Stated problem:
Copy the part of the Harpeth River passage that starts with "This particular float" and ends with "them out today.", switching each "bluffs" to "cliffs".

------ Page extract

This particular float down the Harpeth takes kayakers and canoeists past high river bluffs. Ages ago prehistoric inhabitants painted and chipped petroglyphs onto some of these bluffs. The petroglyphs depicted the sun and the moon as well as bison, which were once common in the area. One depicted a baton. These messages from those that came before could be seen as late as the 1970’s and are discussed by James Crutchfield in his relaxing book The Harpeth River: A Biography, but I don’t know that anyone can point them out today.
The river also passes through pastureland with crumbly loess banks and some low country filled with gravel bars supporting stands of water willow and sycamore shoots. In time the tree roots and collapsing banks will direct the river into new meanders that generations too distant to contemplate will explore in their own version of canoes and kayaks.

------------
------ Given entries

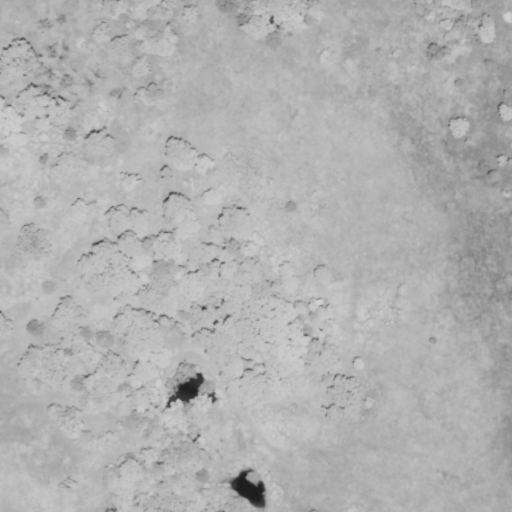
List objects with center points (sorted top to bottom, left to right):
power tower: (72, 487)
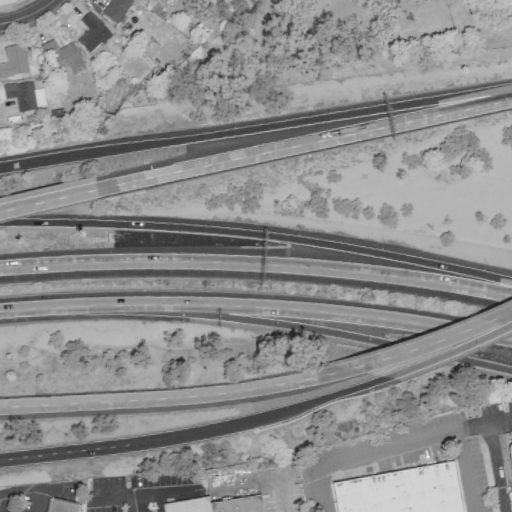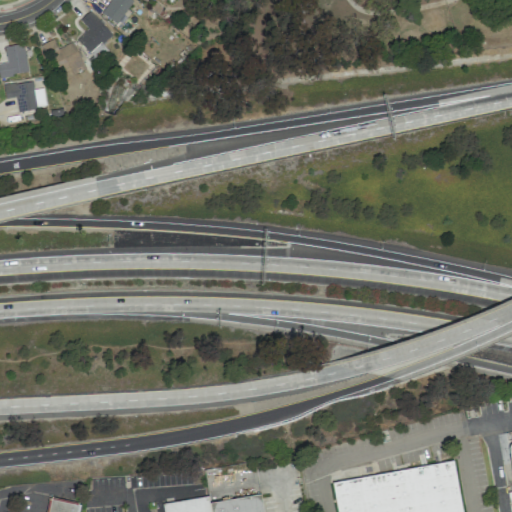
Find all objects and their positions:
building: (115, 9)
road: (396, 14)
road: (26, 15)
building: (93, 36)
park: (336, 36)
building: (62, 57)
building: (13, 61)
building: (25, 95)
road: (256, 128)
road: (315, 141)
road: (58, 197)
road: (257, 235)
road: (256, 266)
road: (28, 306)
road: (284, 306)
road: (285, 326)
road: (426, 347)
road: (438, 356)
road: (169, 398)
road: (500, 420)
road: (184, 434)
road: (424, 437)
building: (510, 451)
building: (510, 454)
road: (464, 470)
road: (277, 476)
road: (55, 489)
road: (30, 490)
building: (400, 491)
building: (401, 491)
road: (137, 495)
road: (132, 499)
road: (133, 504)
building: (61, 505)
building: (187, 505)
building: (215, 505)
building: (237, 505)
building: (60, 506)
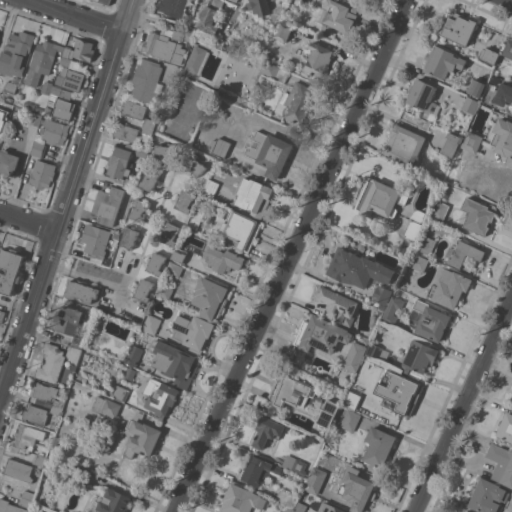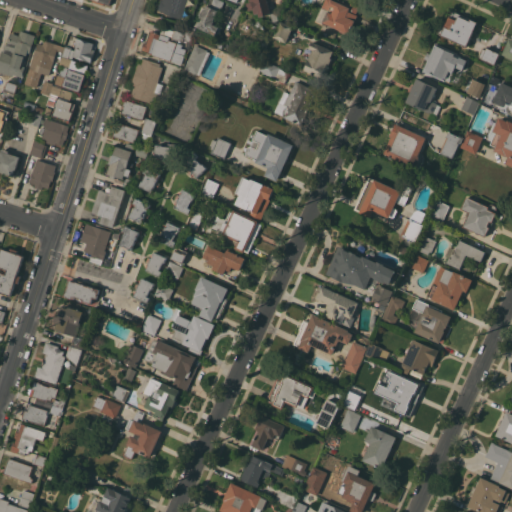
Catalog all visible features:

------------

The result:
This particular float down the Harpeth takes kayakers and canoeists past high river cliffs. Ages ago prehistoric inhabitants painted and chipped petroglyphs onto some of these cliffs. The petroglyphs depicted the sun and the moon as well as bison, which were once common in the area. One depicted a baton. These messages from those that came before could be seen as late as the 1970’s and are discussed by James Crutchfield in his relaxing book The Harpeth River: A Biography, but I don’t know that anyone can point them out today.